Texto de lectura —
----------------

Íngrid Johanna Arroyo, de 43 años, se encuentra en estado crítico tras ser atropellada por una camioneta conducida por un menor de edad el pasado martes 7 de enero en el barrio El Recreo, Montería. La mujer, madre de tres hijos, sufrió múltiples fracturas y está a la espera de una intervención quirúrgica de alta complejidad, mientras su pronóstico sigue reservado.
Familiares de Íngrid han denunciado amenazas contra los testigos del accidente, entre ellos miembros de la Unidad Nacional de Protección (UNP) que presenciaron los hechos mientras prestaban servicios a un mandatario. Según José Luis y José de la Cruz Arroyo Jiménez, hermanos de la víctima, estas intimidaciones buscan evitar que los testigos declaren ante las autoridades.
“Pedimos en nombre de nuestra familia que se atrevan a hablar, ellos vieron todo, incluso cómo la camioneta primero atropelló a la mascota de los hijos de Íngrid”, expresó José Luis Arroyo. Por su parte, José de la Cruz hizo un llamado a la justicia: “Hoy les pedimos de corazón como familia que esto no quede impune y que denuncien por favor a esa persona”.

----------------

Listado de datos —

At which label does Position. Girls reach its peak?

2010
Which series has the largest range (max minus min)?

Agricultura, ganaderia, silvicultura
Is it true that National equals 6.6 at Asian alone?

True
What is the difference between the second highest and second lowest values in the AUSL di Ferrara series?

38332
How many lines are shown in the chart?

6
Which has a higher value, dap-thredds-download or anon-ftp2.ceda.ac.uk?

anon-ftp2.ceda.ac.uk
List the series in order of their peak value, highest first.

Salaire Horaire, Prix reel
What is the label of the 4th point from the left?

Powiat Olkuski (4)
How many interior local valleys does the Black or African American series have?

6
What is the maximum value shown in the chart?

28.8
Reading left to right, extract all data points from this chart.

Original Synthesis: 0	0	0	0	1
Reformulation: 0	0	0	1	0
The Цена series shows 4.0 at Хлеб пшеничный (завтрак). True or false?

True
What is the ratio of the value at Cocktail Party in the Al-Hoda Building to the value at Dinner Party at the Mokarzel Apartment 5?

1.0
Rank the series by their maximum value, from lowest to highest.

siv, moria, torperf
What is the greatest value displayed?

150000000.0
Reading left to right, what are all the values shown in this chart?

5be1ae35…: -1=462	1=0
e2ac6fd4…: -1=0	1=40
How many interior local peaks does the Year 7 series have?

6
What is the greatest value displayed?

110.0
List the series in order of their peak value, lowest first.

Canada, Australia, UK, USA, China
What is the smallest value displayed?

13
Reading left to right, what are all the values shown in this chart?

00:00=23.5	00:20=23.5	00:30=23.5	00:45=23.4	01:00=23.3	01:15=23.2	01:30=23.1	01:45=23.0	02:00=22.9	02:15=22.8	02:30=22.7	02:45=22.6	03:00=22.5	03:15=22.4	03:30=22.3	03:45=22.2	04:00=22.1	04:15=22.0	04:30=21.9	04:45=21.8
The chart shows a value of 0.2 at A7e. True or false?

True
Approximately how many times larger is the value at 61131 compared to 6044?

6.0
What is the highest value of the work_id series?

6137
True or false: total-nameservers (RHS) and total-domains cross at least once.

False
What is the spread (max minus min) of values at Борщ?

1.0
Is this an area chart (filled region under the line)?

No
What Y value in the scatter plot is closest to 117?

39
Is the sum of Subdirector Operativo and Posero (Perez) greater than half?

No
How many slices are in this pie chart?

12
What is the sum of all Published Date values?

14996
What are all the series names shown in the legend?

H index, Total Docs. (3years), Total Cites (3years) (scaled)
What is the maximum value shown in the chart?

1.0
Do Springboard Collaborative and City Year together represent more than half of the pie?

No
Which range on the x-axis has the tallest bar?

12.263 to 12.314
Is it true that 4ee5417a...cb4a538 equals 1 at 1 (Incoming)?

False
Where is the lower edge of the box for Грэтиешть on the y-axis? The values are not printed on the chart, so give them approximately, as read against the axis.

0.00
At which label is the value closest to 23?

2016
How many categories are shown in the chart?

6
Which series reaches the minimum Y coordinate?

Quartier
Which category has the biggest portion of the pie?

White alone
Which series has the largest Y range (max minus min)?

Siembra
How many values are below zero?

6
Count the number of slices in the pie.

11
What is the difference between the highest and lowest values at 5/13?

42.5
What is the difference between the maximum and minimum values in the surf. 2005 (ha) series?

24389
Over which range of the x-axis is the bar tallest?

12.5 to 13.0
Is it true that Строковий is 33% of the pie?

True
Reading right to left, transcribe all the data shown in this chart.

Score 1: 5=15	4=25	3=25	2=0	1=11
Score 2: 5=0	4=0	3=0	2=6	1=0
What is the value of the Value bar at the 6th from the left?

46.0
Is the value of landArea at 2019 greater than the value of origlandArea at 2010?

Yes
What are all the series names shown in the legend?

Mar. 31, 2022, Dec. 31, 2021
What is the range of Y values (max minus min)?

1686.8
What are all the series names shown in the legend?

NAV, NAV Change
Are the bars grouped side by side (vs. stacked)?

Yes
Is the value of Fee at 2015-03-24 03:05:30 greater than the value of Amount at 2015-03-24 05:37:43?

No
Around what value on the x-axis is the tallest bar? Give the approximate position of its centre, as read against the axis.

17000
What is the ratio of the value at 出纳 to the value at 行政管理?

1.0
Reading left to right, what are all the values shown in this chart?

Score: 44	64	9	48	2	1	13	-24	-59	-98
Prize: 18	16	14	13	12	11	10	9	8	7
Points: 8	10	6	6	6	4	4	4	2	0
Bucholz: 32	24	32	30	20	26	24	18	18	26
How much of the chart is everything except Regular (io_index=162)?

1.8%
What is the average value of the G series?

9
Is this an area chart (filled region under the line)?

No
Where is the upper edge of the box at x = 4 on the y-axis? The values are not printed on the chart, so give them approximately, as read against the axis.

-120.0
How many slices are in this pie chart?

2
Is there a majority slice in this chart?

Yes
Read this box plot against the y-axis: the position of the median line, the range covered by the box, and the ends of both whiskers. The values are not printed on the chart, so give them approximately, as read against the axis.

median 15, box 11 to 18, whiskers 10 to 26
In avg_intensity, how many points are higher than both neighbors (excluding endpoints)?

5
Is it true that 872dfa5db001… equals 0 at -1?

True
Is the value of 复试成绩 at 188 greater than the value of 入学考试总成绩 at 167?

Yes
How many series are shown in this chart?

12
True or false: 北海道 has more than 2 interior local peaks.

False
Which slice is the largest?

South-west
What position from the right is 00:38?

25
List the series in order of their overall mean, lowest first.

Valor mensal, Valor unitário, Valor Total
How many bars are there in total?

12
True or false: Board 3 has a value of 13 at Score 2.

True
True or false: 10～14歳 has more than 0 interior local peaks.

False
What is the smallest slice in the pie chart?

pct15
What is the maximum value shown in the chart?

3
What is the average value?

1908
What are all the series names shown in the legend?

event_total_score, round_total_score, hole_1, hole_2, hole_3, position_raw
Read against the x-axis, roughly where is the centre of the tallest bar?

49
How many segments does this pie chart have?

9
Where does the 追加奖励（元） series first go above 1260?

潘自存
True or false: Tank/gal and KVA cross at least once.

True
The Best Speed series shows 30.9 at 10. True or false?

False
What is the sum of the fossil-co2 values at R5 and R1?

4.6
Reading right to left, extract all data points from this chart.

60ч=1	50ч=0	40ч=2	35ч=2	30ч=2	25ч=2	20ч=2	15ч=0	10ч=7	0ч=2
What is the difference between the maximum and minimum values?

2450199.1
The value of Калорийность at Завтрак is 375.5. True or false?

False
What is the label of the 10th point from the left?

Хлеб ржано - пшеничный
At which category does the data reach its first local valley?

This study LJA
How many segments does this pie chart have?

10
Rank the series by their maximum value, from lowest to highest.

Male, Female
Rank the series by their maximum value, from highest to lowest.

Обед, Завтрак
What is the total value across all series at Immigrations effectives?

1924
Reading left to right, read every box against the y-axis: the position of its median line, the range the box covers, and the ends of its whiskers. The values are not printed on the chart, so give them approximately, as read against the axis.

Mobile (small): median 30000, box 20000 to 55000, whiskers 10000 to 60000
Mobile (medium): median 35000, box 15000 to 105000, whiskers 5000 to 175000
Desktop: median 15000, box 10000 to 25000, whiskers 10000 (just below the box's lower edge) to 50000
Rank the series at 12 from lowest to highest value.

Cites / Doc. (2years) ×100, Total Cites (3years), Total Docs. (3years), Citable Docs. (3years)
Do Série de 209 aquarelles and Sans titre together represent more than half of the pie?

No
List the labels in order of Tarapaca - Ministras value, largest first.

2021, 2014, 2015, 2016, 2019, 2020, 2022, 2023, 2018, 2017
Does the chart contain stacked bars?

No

----------------

Tarea asignada — Reproduzca sin alteraciones, de la noticia sobre el atropello de Íngrid Johanna Arroyo que figura más arriba, todo lo que va desde "Íngrid Johanna Arroyo, de" hasta "pronóstico sigue reservado.".

Respuesta final —
Íngrid Johanna Arroyo, de 43 años, se encuentra en estado crítico tras ser atropellada por una camioneta conducida por un menor de edad el pasado martes 7 de enero en el barrio El Recreo, Montería. La mujer, madre de tres hijos, sufrió múltiples fracturas y está a la espera de una intervención quirúrgica de alta complejidad, mientras su pronóstico sigue reservado.